TEXT BLOCK section start

An example of why it is so important to correlate the structural and optical properties of semiconductor nanorods directly
Gatan instrument used
Gatan's cathodoluminescence products enable optically-coupled transmission electron microscopy to reveal nanoscale structural, optical, and electronic properties.
The size, shape, and structure of nanoparticles (NPs) are known to modify their functional properties, such as their electrical or optical characteristics. The development of commercial devices built by NPs depends critically on the ability of scientists and engineers to understand the relationship between structure and function. To this end, electron microscopy and optical emission spectroscopies, e.g., photoluminescence (PL), are commonly employed; electron microscopy is used to determine the size, shape, composition, chemistry, and presence of crystal defects of individual NPs at or near atomic resolution and PL used to determine band gap, electronic structure, and electric field. This approach has demonstrated its usefulness. However, the PL technique typically measures the average properties of many hundreds of NPs simultaneously, and there is a growing realization that the very different sample sizes used in the two techniques may lead to unsound conclusions.

TEXT BLOCK section end
GIVEN DATA section start

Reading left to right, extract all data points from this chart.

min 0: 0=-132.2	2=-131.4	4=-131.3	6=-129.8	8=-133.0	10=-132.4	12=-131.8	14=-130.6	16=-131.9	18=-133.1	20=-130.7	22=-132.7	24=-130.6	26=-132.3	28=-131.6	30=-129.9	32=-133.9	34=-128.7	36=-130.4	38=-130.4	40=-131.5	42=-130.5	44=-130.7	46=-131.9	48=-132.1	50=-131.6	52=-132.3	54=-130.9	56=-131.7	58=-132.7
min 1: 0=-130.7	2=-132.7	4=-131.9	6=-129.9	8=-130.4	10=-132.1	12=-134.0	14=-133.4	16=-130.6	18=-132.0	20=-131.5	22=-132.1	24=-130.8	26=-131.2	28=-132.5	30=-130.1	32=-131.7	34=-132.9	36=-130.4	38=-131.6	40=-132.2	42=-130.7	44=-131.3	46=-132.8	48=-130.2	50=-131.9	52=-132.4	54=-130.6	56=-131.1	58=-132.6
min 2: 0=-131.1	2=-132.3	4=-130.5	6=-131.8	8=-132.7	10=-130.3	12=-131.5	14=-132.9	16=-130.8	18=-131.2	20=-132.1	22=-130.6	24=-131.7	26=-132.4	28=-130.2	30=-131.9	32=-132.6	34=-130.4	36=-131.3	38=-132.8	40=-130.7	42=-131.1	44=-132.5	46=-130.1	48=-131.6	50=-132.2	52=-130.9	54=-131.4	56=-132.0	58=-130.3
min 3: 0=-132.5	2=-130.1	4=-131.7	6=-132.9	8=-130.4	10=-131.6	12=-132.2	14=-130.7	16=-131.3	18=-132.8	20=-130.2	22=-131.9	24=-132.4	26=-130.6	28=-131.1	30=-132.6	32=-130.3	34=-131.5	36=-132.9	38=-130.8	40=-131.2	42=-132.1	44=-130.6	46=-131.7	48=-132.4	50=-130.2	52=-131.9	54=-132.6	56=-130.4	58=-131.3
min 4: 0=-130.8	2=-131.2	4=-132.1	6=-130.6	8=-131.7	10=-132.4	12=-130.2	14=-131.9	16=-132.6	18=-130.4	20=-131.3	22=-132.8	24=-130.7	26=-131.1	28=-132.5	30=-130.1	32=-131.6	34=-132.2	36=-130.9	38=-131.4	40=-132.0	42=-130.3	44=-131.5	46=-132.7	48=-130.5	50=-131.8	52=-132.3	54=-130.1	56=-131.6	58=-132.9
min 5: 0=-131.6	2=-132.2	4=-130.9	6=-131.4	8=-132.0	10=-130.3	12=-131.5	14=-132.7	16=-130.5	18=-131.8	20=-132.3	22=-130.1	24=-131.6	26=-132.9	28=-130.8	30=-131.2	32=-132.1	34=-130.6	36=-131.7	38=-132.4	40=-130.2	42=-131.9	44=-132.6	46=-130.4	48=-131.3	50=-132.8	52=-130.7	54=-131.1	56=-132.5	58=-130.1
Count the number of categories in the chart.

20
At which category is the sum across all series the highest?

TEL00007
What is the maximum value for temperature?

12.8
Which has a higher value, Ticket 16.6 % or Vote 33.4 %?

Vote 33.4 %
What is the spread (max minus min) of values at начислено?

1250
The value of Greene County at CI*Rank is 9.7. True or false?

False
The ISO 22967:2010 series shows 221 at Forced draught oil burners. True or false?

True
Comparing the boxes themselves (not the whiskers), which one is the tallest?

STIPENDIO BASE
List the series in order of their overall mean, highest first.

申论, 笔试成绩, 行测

GIVEN DATA section end

## WORK TO COMPLETE
A - In the text on semiconductor nanorods, what does the PL technique typically measure?
B - Proceed with the text on semiconductor nanorods from the point where it stops.
The lines have nothing to do with the text on semiconductor nanorods.

## ANSWER SECTION
A - The average properties of many hundreds of NPs simultaneously.

B -
Cathodoluminescence (CL) – luminescence initiated by electron excitation – is a particularly valuable characterization technique for NPs, bringing the power of optical emission spectroscopy to the electron microscope, enabling direct correlation of structure and function. CL also benefits from the ability to focus the electron beam to sub-nanometer dimensions, enabling the excitation of individual NPs and specific sites within an NP, such as a quantum dot, disk, or well-embedded within a semiconductor NP.
Nitride semiconductor nanorods (NRs) are highly attractive for applications, including high-efficiency light emission and hydrogen harvesting from the water. However, for commercial devices, manufacturing costs need to be reduced, but when doing so, this compromises the NR structural quality. The literature includes many reports of PL and electron microscopy studies of similar samples, though, critically, there is no direct correlation. Here, we demonstrate that direct correlation using cathodoluminescence measured in the transmission electron microscope (TEM) enables researchers to draw unambiguous and avoid incorrect conclusions.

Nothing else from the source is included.